In last week’s letter to DSA, Division of Marketing Practices Associate Director Lois Greisman restated a position expressed during the Neora trial and at recent industry events that the primary source” test for differentiating a legitimate business from an illegal pyramid scheme does not exist, and that industry has misinterpreted the 2004 Staff Advisory Opinion. The letter cites language in certain decisions such as Koscot, Noland, and Vemma to suggest that the dispositive inquiry for a pyramid analysis is whether a compensation plan incentivizes recruiting and/or relies on recruiting to unlock significant rewards – a position the agency advanced (and lost) in the Neora case.

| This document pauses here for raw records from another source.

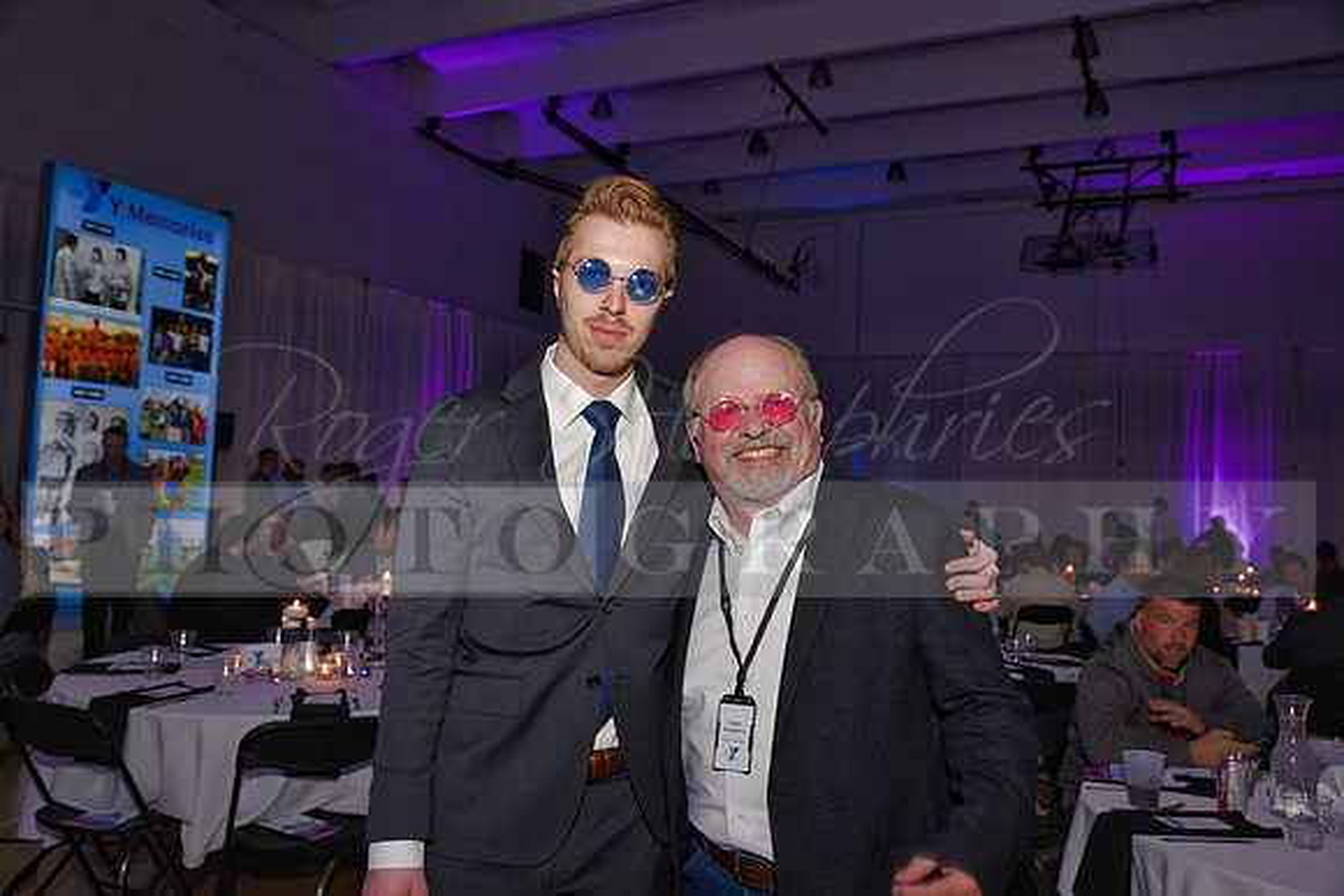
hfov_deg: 60.3
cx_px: 672
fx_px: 1158
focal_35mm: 31
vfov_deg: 42.3
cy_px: 448
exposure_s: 1/60
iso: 200
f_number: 5
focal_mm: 31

While acknowledging that many FTC complaints and court decisions use the primarily” or primary source” language, the staff letter discounted that language as related to litigation decisions” and/or not key holdings in the decisions” and stated that the 2004 letter is no longer valid and therefore rescinded.

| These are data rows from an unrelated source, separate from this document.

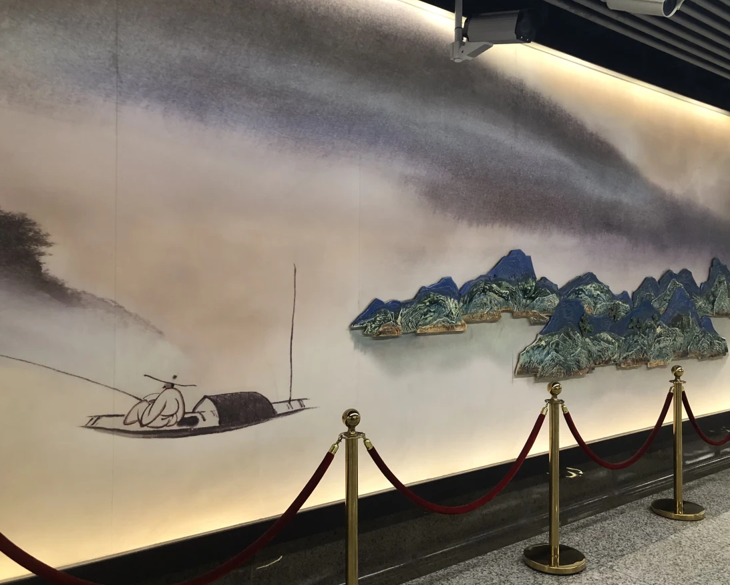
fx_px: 648
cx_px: 384
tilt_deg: +0.9
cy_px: 294
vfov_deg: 48.5
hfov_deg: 58.7
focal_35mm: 30
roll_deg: +0.7
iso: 80
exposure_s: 1/17
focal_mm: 4
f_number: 1.8
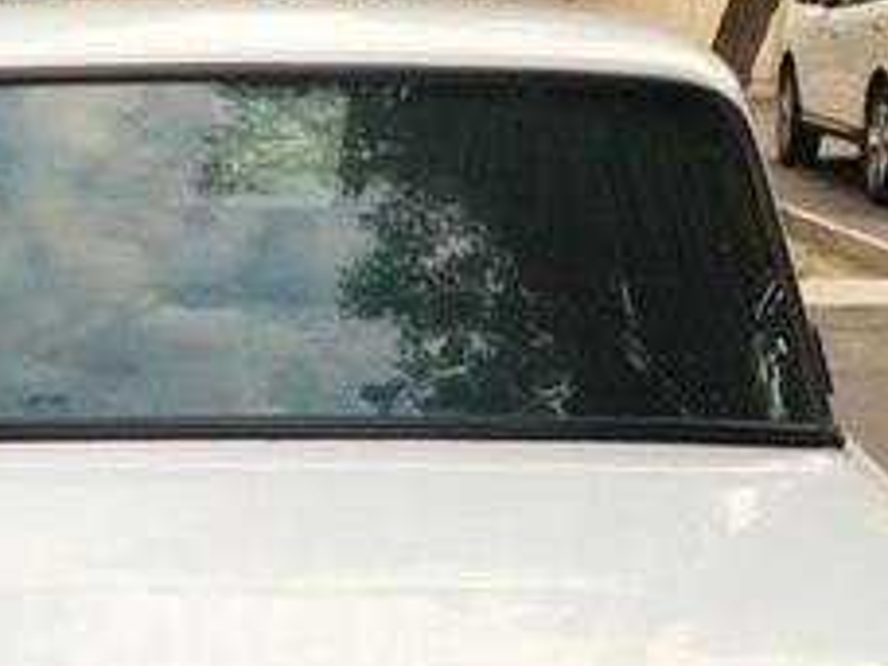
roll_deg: -2.5
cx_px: 249
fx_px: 2155
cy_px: 629
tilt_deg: -15.8
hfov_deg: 23.1
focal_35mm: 84
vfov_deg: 17.3
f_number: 2.2
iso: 50
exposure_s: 1/100
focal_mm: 4.15
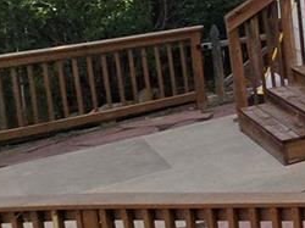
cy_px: -45
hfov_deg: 13.4
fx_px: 660
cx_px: 809
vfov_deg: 18.6
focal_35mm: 75
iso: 50
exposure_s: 1/1488
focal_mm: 2.2
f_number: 2.2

The disavowal of the 2004 Advisory Opinion demonstrates a shift in staff’s thinking on pyramid scheme standards, but – importantly – does not change applicable law. The FTC’s position did not hold in Neora, and future litigation will determine whether other courts accept the FTC’s reframing.

DSSRC IDS Guidance

The DSSRC, a national advertising self-regulatory program administered by BBB National Programs, is tasked with monitoring and addressing earnings and product claims made by the direct selling industry, and issuing guidance on lawful advertising and marketing practices. For example, DSSRC’s Guidance on Earnings Claims for the Direct Selling Industry,” which was first issued in July 2020 and subsequently revised in 2022, lays out guiding principles for making truthful and non-misleading claims, including that companies refrain from making lavish lifestyle claims and focus on the overall net impression” communicated by any product or earnings claims.

In fall 2023, DSSRC issued a new document, Guidance on Income Disclosure Statements for the Direct Selling Industry,” to provide guiding principles to help direct selling companies develop income disclosure statements, which are commonly used in the industry to provide prospective participants with earnings and other key information that consumers may wish to consider.

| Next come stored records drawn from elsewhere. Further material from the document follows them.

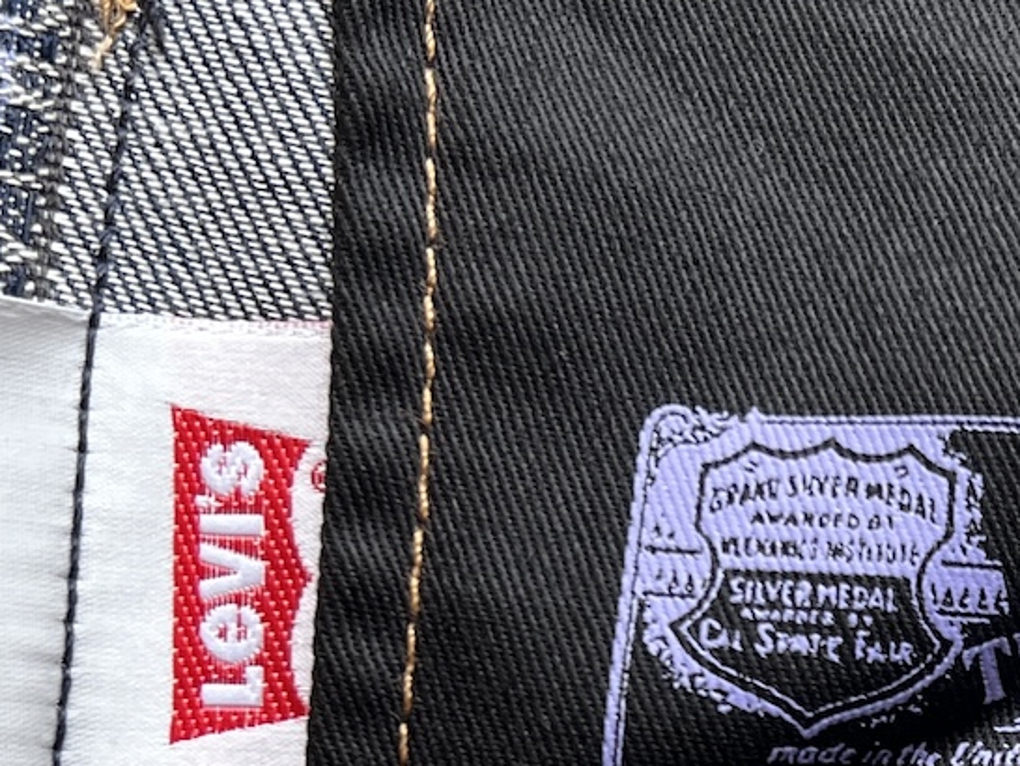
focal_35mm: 96
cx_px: 1205
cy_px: 818
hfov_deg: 19.3
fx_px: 2830
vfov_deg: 15.1
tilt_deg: -79.0
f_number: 1.5
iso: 40
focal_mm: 5.7
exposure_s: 1/121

In last week’s letter to DSSRC, FTC staff raised several concerns with this new IDS Guidance. For example, Ms. Greisman took issue with the Guidance’s discussion of business costs, arguing that all costs – mandatory and optional – must be tracked and accounted for when determining whether earnings claims have a reasonable basis.” But this position does not account for the manner in which direct selling companies allow sellers to determine how to build their businesses and which costs to incur. DSSRC’s Guidance takes the balanced approach that companies should disclose mandatory costs, but that non-incidental expenses should be evaluated on a case-by-case basis, thus acknowledging that different sellers may engage in a variety of different marketing techniques.

FTC staff also argued that even supplemental income claims may be misleading if most people are not making any money net of expenses. But this position ignores the low entry costs associated with a direct sales opportunity, and does not acknowledge that industry calculations of expected earnings, whether measured as averages or medians, do not account for the significant variability in the amount of time and effort invested in building sales businesses.

The letter also takes the position that any representations regarding substantial earnings must be qualified at a minimum [by] a clear, prominent, and unavoidable presentation of the typical participant’s revenue minus expenses—all of which must be substantiated.” But FTC staff provides no support or precedent for why an appropriately qualified earnings claims could not be made based on gross earnings where the claim makes that fact clear and reiterates that expenses vary by seller.


With these two letters, FTC staff has unmistakably turned up the heat on the direct selling industry and reiterated that it will not cede ground based on its loss in the Neora trial. Yet the agency can’t make law by proclamation – that will be for a judge or jury to decide.